What women and men want has changed. What we actually do has not. Even as we’ve worked to close certain gender gaps — education, wages — the gap is widening between the beliefs we claim and the reality we live. Consider the fact that, at graduation, 17 percent of baby-boomer women expected their husbands’ career would come first. It ended up being 40 percent. For Gen-X women, 25 percent expected an egalitarian marriage, but 39 percent ended up with their own career on the back burner. But it’s hard to have too much sympathy when the research shows that “both men and women continue to prefer relationships in which men have higher status than their female partners.”

I’d like to believe that women who don’t partner with men are faring better in achieving equality in their homes and relationships, but the five decades’ worth of research cited in the report renders them all but invisible. We also don’t learn much about women who have always had to balance intense pressure to earn money with intense pressure to raise children. Nor do we hear from women whose very existence challenges the notion of innate gender difference.
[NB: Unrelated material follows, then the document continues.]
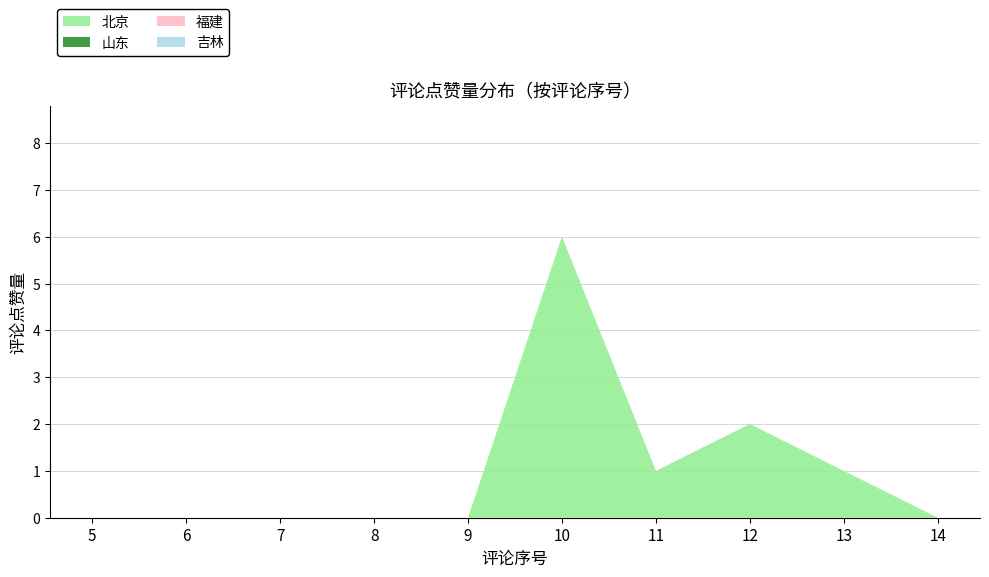

Reading left to right, list all the values displayed in this chart.

北京: 0	0	0	0	0	6	1	2	1	0
山东: 0	0	0	0	0	0	0	0	0	0
福建: 0	0	0	0	0	0	0	0	0	0
吉林: 0	0	0	0	0	0	0	0	0	0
And this, more than anything, may point to the core reason that women’s march toward equality has stalled. If our progress is dependent on getting over dated notions about gender differences, forming more egalitarian partnerships, and making work more humane for everyone, we need to stop looking to professional-track, straight white women for the answers. The 21st century has proved definitively that these women don’t have them. We should be looking to people outside the gender binary for advice on how to construct an identity unbound by conventional rules. We should not just accept but encourage unconventional family structures, rather than trying to make change within families that still resemble mid-century nuclear ideals. And we should be supporting higher minimum wages, not just cheering more women on toward graduate degrees.

A century is a long time, and I don’t think unstalling progress is as difficult as the research might suggest. But first, it requires reframing.